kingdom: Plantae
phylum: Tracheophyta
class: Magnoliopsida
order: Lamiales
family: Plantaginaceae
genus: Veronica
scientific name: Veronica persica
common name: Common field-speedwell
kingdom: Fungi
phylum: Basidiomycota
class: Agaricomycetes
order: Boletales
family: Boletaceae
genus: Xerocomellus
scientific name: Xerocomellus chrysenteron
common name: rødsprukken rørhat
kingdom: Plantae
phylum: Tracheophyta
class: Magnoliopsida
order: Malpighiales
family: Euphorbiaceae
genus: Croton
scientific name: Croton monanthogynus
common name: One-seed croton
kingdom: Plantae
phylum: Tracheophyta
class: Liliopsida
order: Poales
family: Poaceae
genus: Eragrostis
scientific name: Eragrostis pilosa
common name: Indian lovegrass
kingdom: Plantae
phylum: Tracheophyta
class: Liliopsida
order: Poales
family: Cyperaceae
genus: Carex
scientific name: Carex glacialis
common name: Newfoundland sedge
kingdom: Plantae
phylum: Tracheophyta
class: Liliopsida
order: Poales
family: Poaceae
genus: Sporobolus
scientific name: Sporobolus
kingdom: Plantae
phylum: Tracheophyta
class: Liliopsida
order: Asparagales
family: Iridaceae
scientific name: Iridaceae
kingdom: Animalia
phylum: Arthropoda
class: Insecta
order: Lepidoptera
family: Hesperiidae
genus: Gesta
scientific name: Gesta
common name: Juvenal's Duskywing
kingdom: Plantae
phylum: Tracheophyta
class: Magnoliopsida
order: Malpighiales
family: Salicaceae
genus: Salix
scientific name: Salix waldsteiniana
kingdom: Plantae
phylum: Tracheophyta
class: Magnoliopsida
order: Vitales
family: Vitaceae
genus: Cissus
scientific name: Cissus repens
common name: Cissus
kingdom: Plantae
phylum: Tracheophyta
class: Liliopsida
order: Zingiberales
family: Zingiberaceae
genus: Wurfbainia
___
#### Given task
Duplicate every line of the listing above exactly as it stands, in the same order.

#### Answer to this exercise
kingdom: Plantae
phylum: Tracheophyta
class: Magnoliopsida
order: Lamiales
family: Plantaginaceae
genus: Veronica
scientific name: Veronica persica
common name: Common field-speedwell
kingdom: Fungi
phylum: Basidiomycota
class: Agaricomycetes
order: Boletales
family: Boletaceae
genus: Xerocomellus
scientific name: Xerocomellus chrysenteron
common name: rødsprukken rørhat
kingdom: Plantae
phylum: Tracheophyta
class: Magnoliopsida
order: Malpighiales
family: Euphorbiaceae
genus: Croton
scientific name: Croton monanthogynus
common name: One-seed croton
kingdom: Plantae
phylum: Tracheophyta
class: Liliopsida
order: Poales
family: Poaceae
genus: Eragrostis
scientific name: Eragrostis pilosa
common name: Indian lovegrass
kingdom: Plantae
phylum: Tracheophyta
class: Liliopsida
order: Poales
family: Cyperaceae
genus: Carex
scientific name: Carex glacialis
common name: Newfoundland sedge
kingdom: Plantae
phylum: Tracheophyta
class: Liliopsida
order: Poales
family: Poaceae
genus: Sporobolus
scientific name: Sporobolus
kingdom: Plantae
phylum: Tracheophyta
class: Liliopsida
order: Asparagales
family: Iridaceae
scientific name: Iridaceae
kingdom: Animalia
phylum: Arthropoda
class: Insecta
order: Lepidoptera
family: Hesperiidae
genus: Gesta
scientific name: Gesta
common name: Juvenal's Duskywing
kingdom: Plantae
phylum: Tracheophyta
class: Magnoliopsida
order: Malpighiales
family: Salicaceae
genus: Salix
scientific name: Salix waldsteiniana
kingdom: Plantae
phylum: Tracheophyta
class: Magnoliopsida
order: Vitales
family: Vitaceae
genus: Cissus
scientific name: Cissus repens
common name: Cissus
kingdom: Plantae
phylum: Tracheophyta
class: Liliopsida
order: Zingiberales
family: Zingiberaceae
genus: Wurfbainia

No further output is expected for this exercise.